February 17, 2013

Bridget's Bagettes by Atkinson Designs--a pattern review

I found this pattern at my LQS about 6 mos ago now.  I tucked it away and forgot all about it until I needed wanted to make a pencil case.  Of course I totally forgot where I stashed it so it took me about 20 mins to find it.  Then it took me another 10 to figure out what I did with the huge remnant of vinyl I bought eons ago.  

Once I located all the materials I got started.  I didn't have fusible fleece but I did have a lightweight fusible interfacing which worked just fine, in fact, I think the fleece might be overkill for this project.  

I will say that if you rely on words WITH the diagrams you may be a little lost.  There were a couple steps that took me forever to figure out, whether it was because I started this at 1030 PM or because I'm incredibly dumb or I tried to make it harder than it was but I'll try to clarify the steps in question without giving away the entire pattern.  

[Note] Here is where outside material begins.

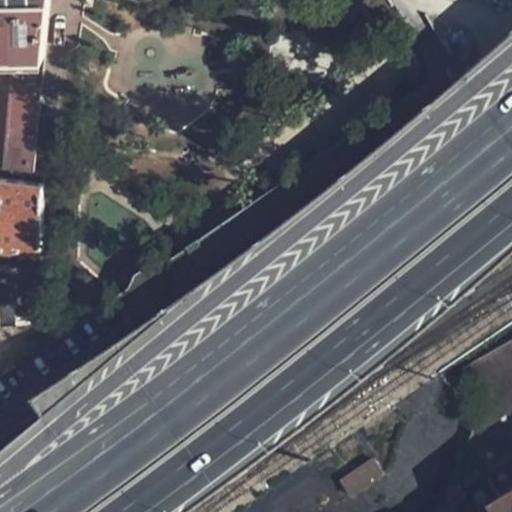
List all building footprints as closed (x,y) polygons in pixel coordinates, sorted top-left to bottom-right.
[(0,0),(0,55),(15,55),(13,81),(41,84),(48,0),(0,0)] [(511,0),(479,0),(480,23),(511,22),(511,0)] [(34,174),(41,84),(13,81),(5,170),(34,174)] [(0,243),(43,246),(43,185),(0,179),(0,243)] [(511,366),(491,367),(492,383),(488,382),(488,412),(511,411),(511,366)] [(404,420),(385,430),(398,457),(435,438),(430,429),(467,410),(448,374),(395,402),(404,420)] [(511,511),(511,425),(476,426),(466,456),(474,453),(508,507),(510,511),(511,511)] [(376,454),(344,477),(357,494),(389,470),(376,454)] [(510,511),(508,507),(498,511),(468,511),(466,508),(470,494),(454,488),(446,511),(510,511)]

A couple words of caution, the vinyl WILL melt if it comes into contact with the iron.  If you need to flatten your vinyl put it on your ironing board, cover it with a piece of fabric, make a couple quick, light passes then put the warmed vinyl under a ruler for it to cool and flatten out.  I've done this method a few times when using vinyl for projects.  Also, put some paper under the vinyl as you pass it through your sewing machine, you'll curse and bitch up a storm if you don't.  

Now, onto the pattern review!

Cost: $6.50
Materials: 2 Fat Quarters, 3 14" zippers, fusible fleece, lightweight fusible interfacing,  & clear vinyl.  
Special tools: Zipper foot, walking foot, tissue paper, Clover Wonder Clips (optional but HUGE help)
Notes: you can very easily get away with using a 9" zipper and two 12" zippers.  There is NO need for such excess zipper, the pattern uses the leftovers to create a zipper pull which honestly, is not needed.  

There are several diagrams but the wording can be poor at times.  There are also some extra steps that an individual experienced with zippers can easily combine.  The most confusing step comes at the very end when you're putting the backing/binding on.  The diagram shows it correctly, the wording is lacking for clear explanation of the step.  You find the centers of both the front and back, with right sides together line up your center marks and match the raw edges of the top and bottom edges.  The fabric will appear bunched in between but this is OK!  This will give you the appearance of binding on the top and bottom edges when you turn the pouch right side out.  

I did the simple corners, which really are super simple.  This is where the Wonder Clips come in handy!  They work SO well to hold the folds in place while you stitch the sides down.  

This is the finished pouch!

A couple things I might change if I make it again, I'd consider using a medium weight interfacing for stability where fusible fleece is used.  I used a lightweight fusible but the medium weight might be a better choice if you want it more rigid.  I'd also use a thicker vinyl.  I think the remnant I bought was something like 50 cents so the price was right but it might be too thin for this project. 

Once I got past my own hangups on this pattern I'd definitely make this again.  In fact, I'm hoping to go get some thicker vinyl and make a couple more!

Fabrics are Out to Sea by Sarah Jane for Michael Miller fabrics.  Very cute stuff!

1 comment:

  1. Thank you so much for writing this review! I just finished my first and missed lining up my raw edges for the backing/binding and could not figure out what I had done wrong. Now I will more confident in trying a second time.